● DOCUMENT EXTRACT

This is especially important to note the report's semantics (i.e.,
header and footer computation). Tables 420 with a nested axis, on
the other hand, do iterate on every dimension that is included in
the axis, including the dimension of measures. In this case, the
header will carry labels such as "Country, Measure, Value."
[0128] Regarding page break (not shown), table 420 can specify a
header and a footer to be used in case there would be a page break
at some time during the table's display. Table 420 handles page
breaks, and in a given context, only bne instance of table 420 is
created. Its header is displayed and then its body is repeated for
each value in the table's axis. Lastly, the footer is displayed. If
a page break is detected in the report creation process, table 420
will assume that several instances of itself has been created Each
of these instances holds just enough data from axis 456 so as to
fit in one page. One instance of the table's page footer will be
displayed just after each table instance, and one instance of the
page header will be displayed just before the second instance and
the following ones.
[0129] Table 420 will "slice" its content so that only part of the
data in the axis is displayed in each page. All computations that
refer to axis 456, such as a sum or running sum, will be impacted
visibly. In terms of reporting, everything will behave as if a user
had created as many instances as necessary of the same table 420,
each one having the right set of data in its axis 456.

● GIVEN RECORDS
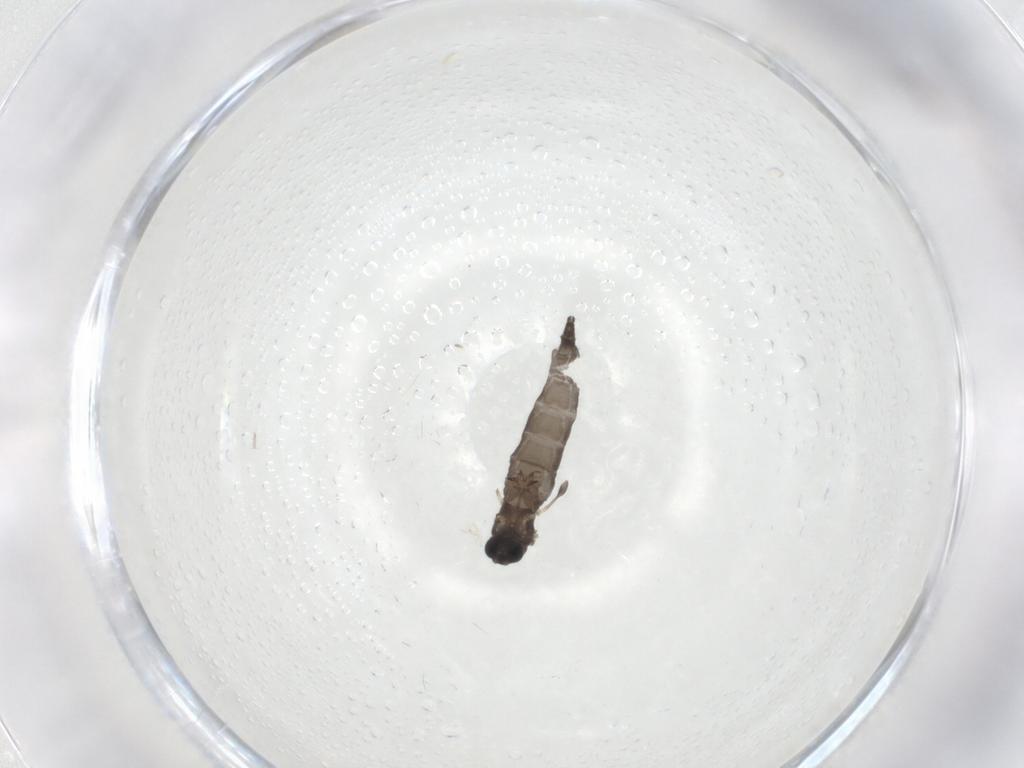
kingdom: Animalia
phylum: Arthropoda
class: Insecta
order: Diptera
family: Sciaridae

● WHAT YOU HAVE TO DO
Reproduce the part of the table page-break text above that starts at the words "[0128] Regarding page" and stops after "the following ones.".

● COMPLETE ANSWER
[0128] Regarding page break (not shown), table 420 can specify a
header and a footer to be used in case there would be a page break
at some time during the table's display. Table 420 handles page
breaks, and in a given context, only bne instance of table 420 is
created. Its header is displayed and then its body is repeated for
each value in the table's axis. Lastly, the footer is displayed. If
a page break is detected in the report creation process, table 420
will assume that several instances of itself has been created Each
of these instances holds just enough data from axis 456 so as to
fit in one page. One instance of the table's page footer will be
displayed just after each table instance, and one instance of the
page header will be displayed just before the second instance and
the following ones.